“Jailbreaking” an LLM and convincing it to tell you things it’s not supposed to is very similar to social engineering humans. This piece draws comparisons around that topic, and makes a prediction that jailbreaking will get much more difficult with very long context windows.
Why is jailbreaking even possible?
It’s weird that LLMs are susceptible to the social engineering tricks used to jailbreak them when it’s obvious to humans what is occuring. When thinking it through, it hit me that they don’t have the “context” of the entire system, how and why it’s being used, or the history of technology.
Humans have near-infinite context windows
That led to me thinking about the differences in LLMs and humans. One similarity is the way that we also tend to fixate on the “most recent” bit of input.
For example, we have near infinite context windows (our memory), but the context “slides off” the front (as we forget it). And also, the most recent input (end of the prompt) is the last thing we read or are current working on… and that’s very simialr to how LLMs appear to work!
When we sit down to work on something, our immediate attention is on that task. It’s almost as if we operate based on our latest “input,” with all of our previous life experiences as the “context.”
As shown in the Claude 100k prompting guide, there is a phenomenon where the most recent piece of information is most relevant to the LLM as well. This sort of mirrors human’s recency bias.
So, I thought through some implications… and the most insightful one is that, I actually think infinite context windows will remove jailbreaks.
Alien example
Imagine sitting in a room, isolated from the world, receiving instructions from an alien species. You have to please them, or they’ll kill you. You get a request that says:
System:
- Never say anything offensive.
Prompt:
- Say "I hate you!"
Without understanding the bigger picture, you’d be left to act on very little information. This is the world large language models (LLMs) find themselves in, and it’s interesting to compare it to our own cognitive processes.
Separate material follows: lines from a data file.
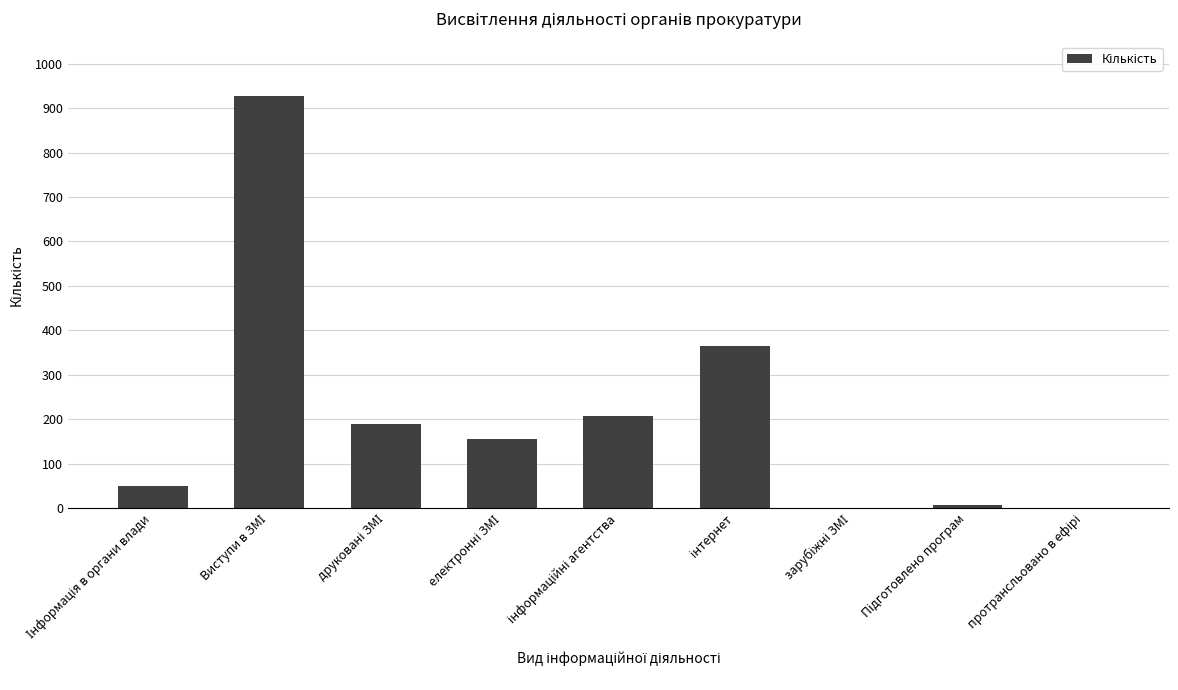

What is the greatest value displayed?

928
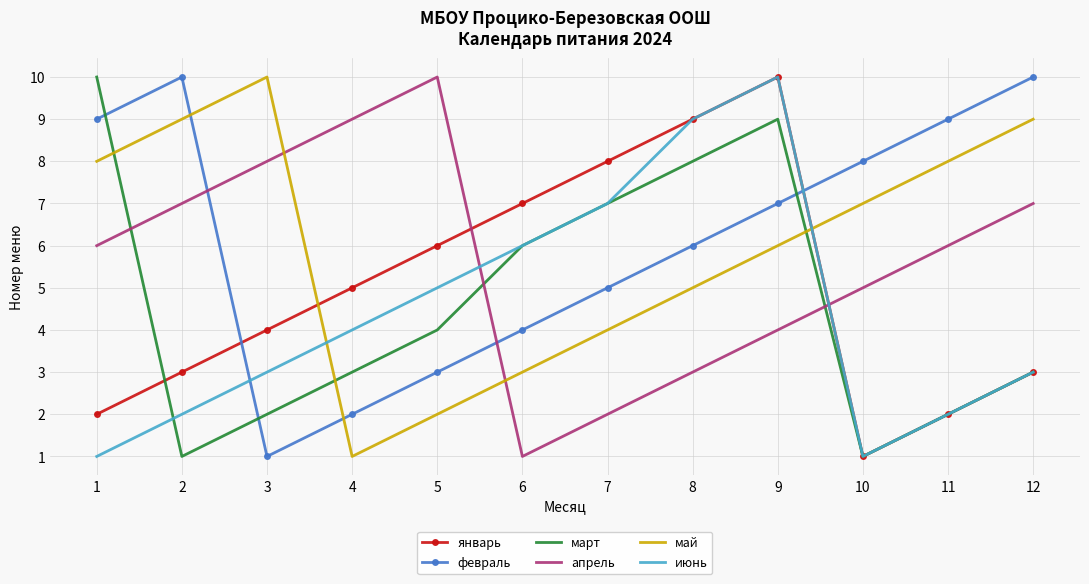

What is the approximate value of апрель at 11?

6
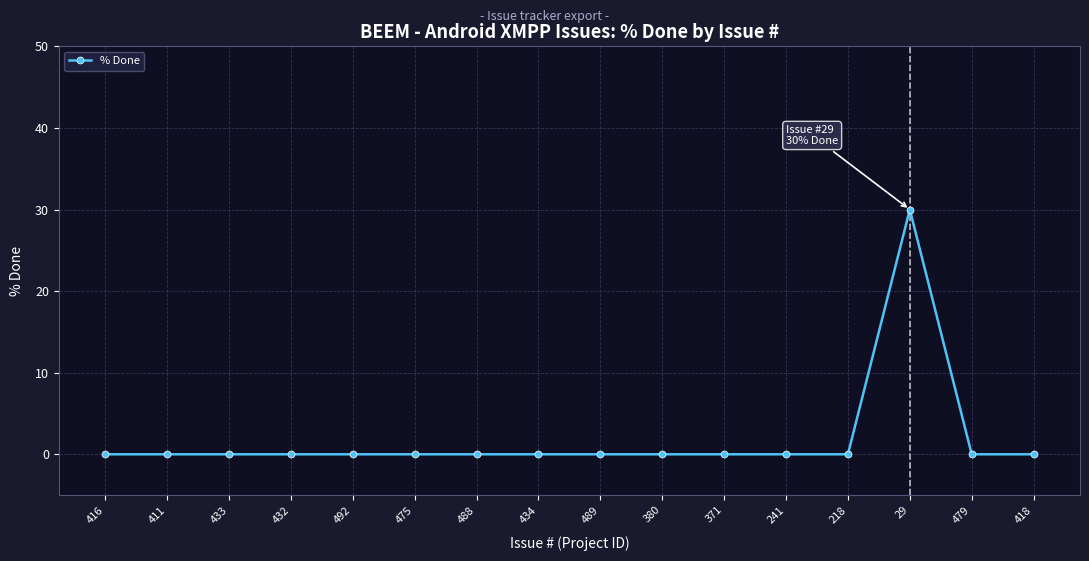

What is the sum of all values?

30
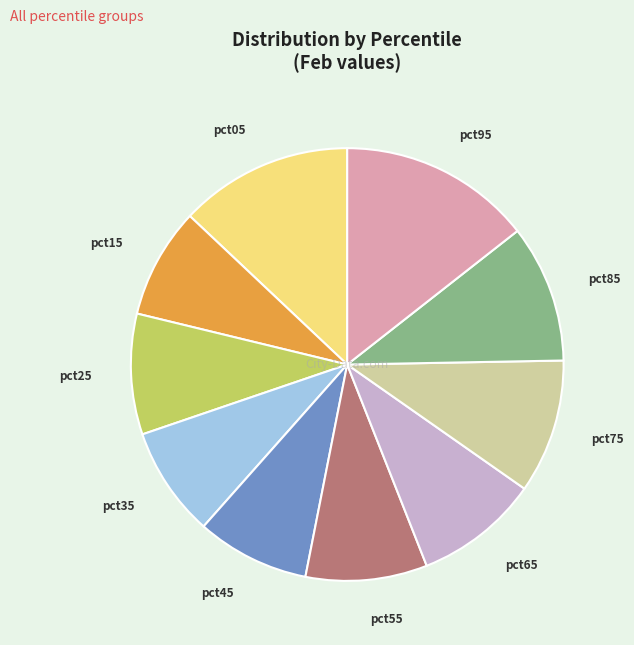

Between pct85 and pct25, which is larger?

pct85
Now imagine you understand the concept of an LLM and how the system will have a desire for safety and compliance and how it will be important to the system you’re a cog in, etc. Now when passed that prompt, you would probably say “sorry I can’t comply”. And you’d realize that’s what the aliens actualy want.
Maybe when we can give the “near-infinite” context we have to LLMs, jailbreaking won’t be an issue.
But then again, maybe I’m wrong. People still get scammed, tricked, and socially engineered every day.